Issues with existing Cryptographic Protection Methods for Routing Protocols

Most of us believe that using cryptographic authentication methods (MD5, etc) for the routing protocols running inside our networks really makes them very secure. Well, not really ..

We have published RFC 6039 that explains how each routing protocol can be exploited despite using the cryptographic authentication mechanisms endorsed by the IETF community.

To cite an example, a simple IP header attack on OSPF or RIP can result in the two adjacent routers bringing down the peering relationship between them. This can, in the worst case, blackhole a substantial amount of data traffic inside the network, something that will certainly not go well with the customers!

So how can an OSPF adjacency be brought down?

OSPF neighbors on the broadcast, NBMA and point-to-multipoint networks are identified by the IP address in the IP header. Because the IP header is not covered by the MAC in the cryptographic authentication scheme as described in RFC 2328, an attack can be made exploiting this vulnerability.

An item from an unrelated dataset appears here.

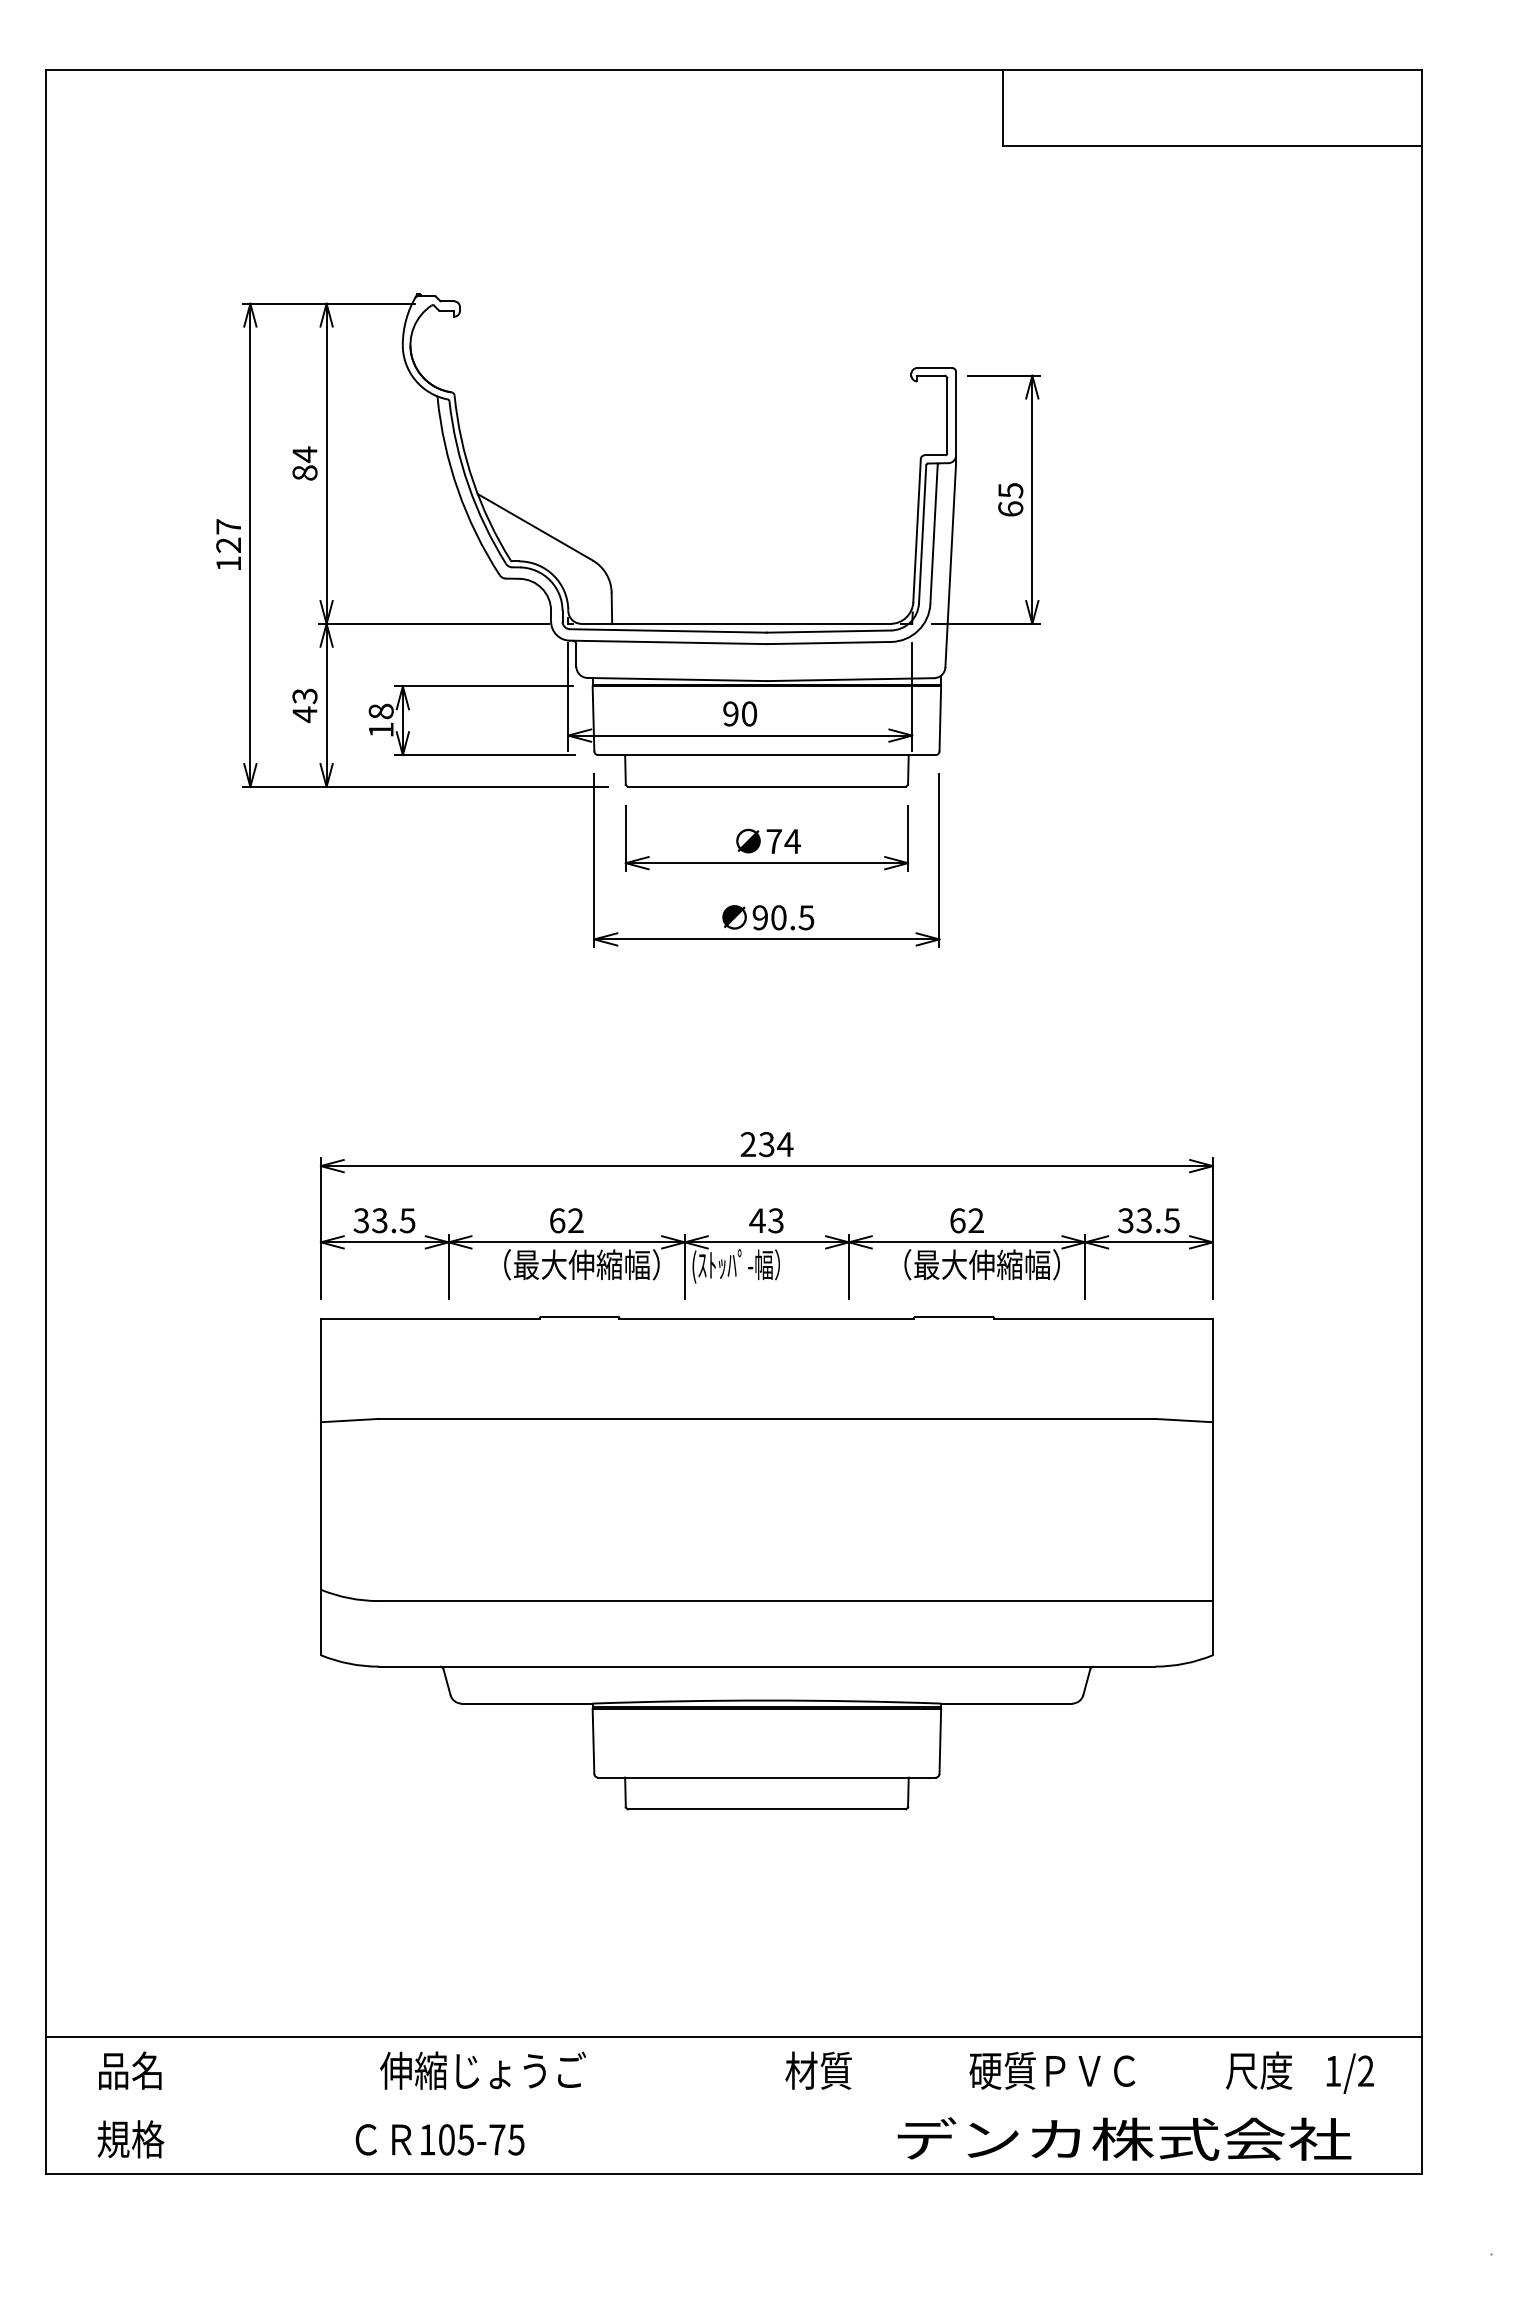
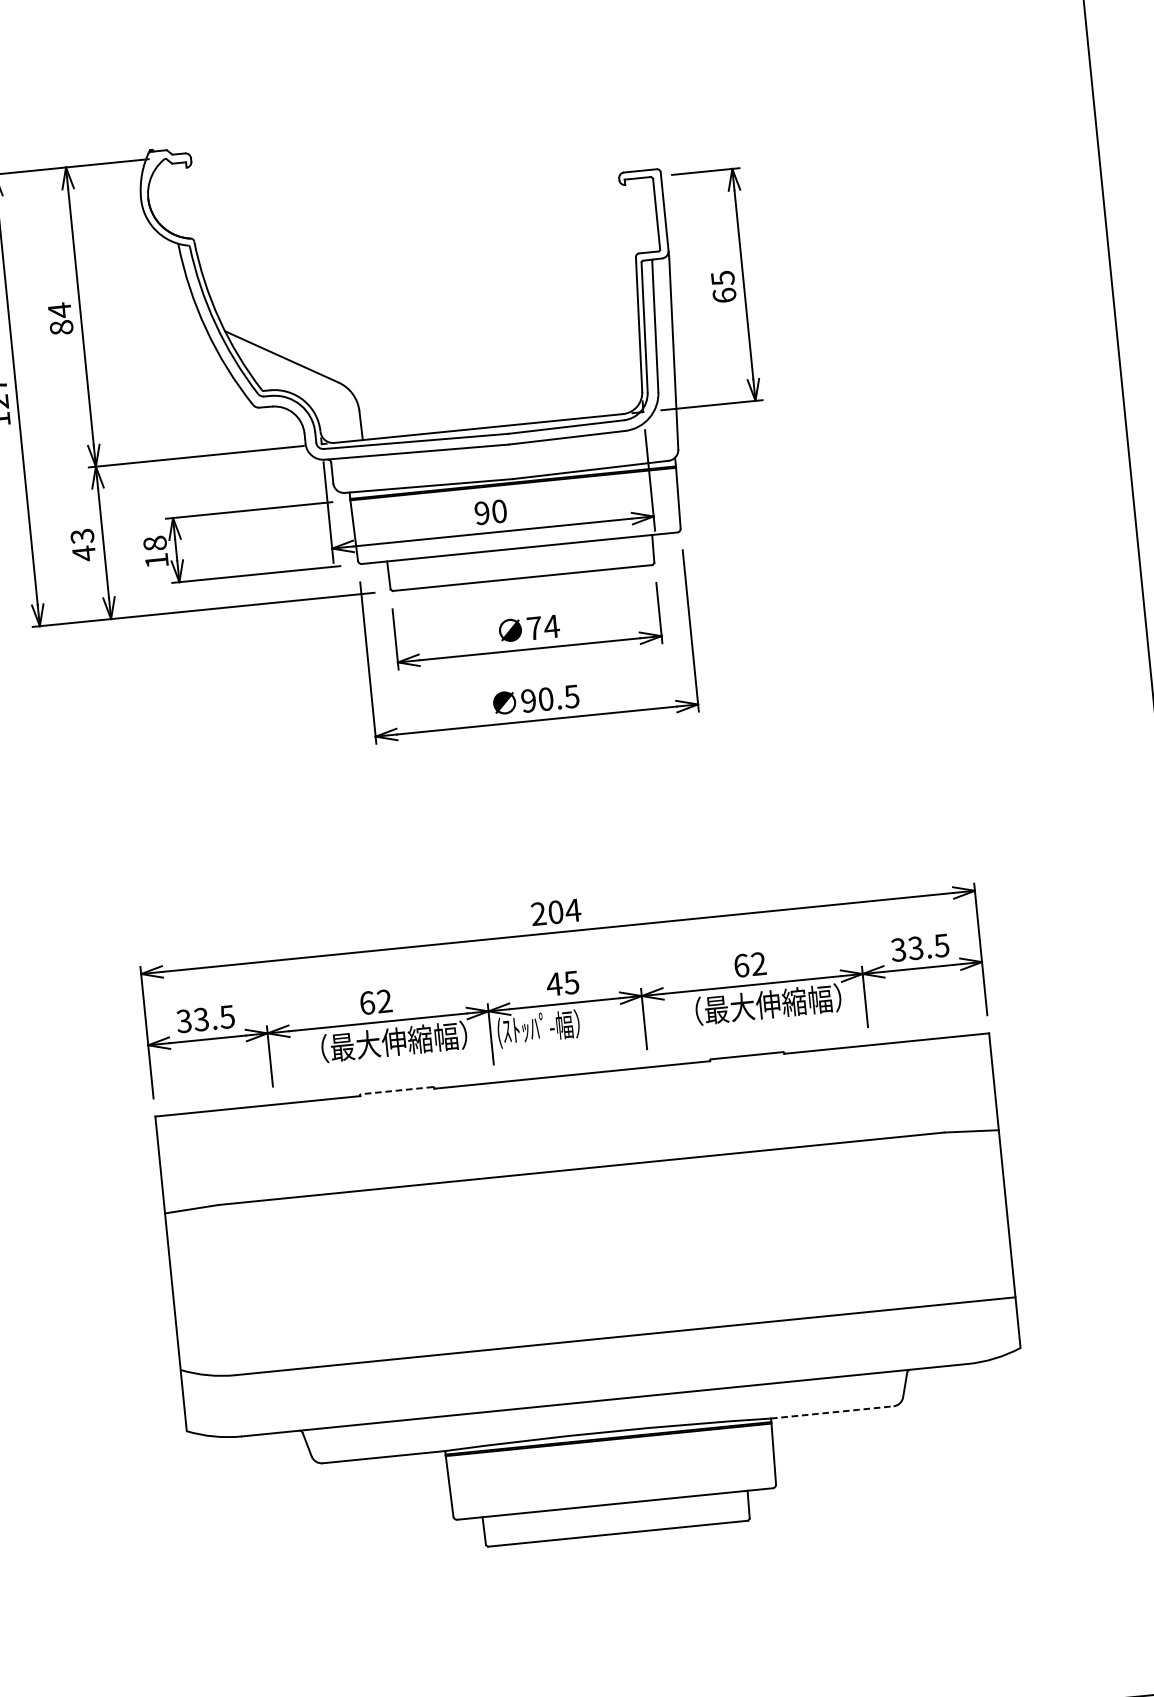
text: (766, 1144) -> (555, 912), 234 -> 204
text: (775, 1220) -> (571, 982), 43 -> 45
line: (579, 1316) -> (396, 1090), solid -> dashed
line: (1006, 1703) -> (832, 1412), solid -> dashed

R1 sends an authenticated HELLO to R2. This HELLO is captured and replayed back to R1, changing the source IP in the IP header to that of R2.

R1 not finding itself in HELLO would deduce that the connection is not bidirectional and would bring down the adjacency!

The RFC also discusses some issues that we found with Bidirectional Forwarding Detection (BFD) protocol thats very frequently used in the service provider networks.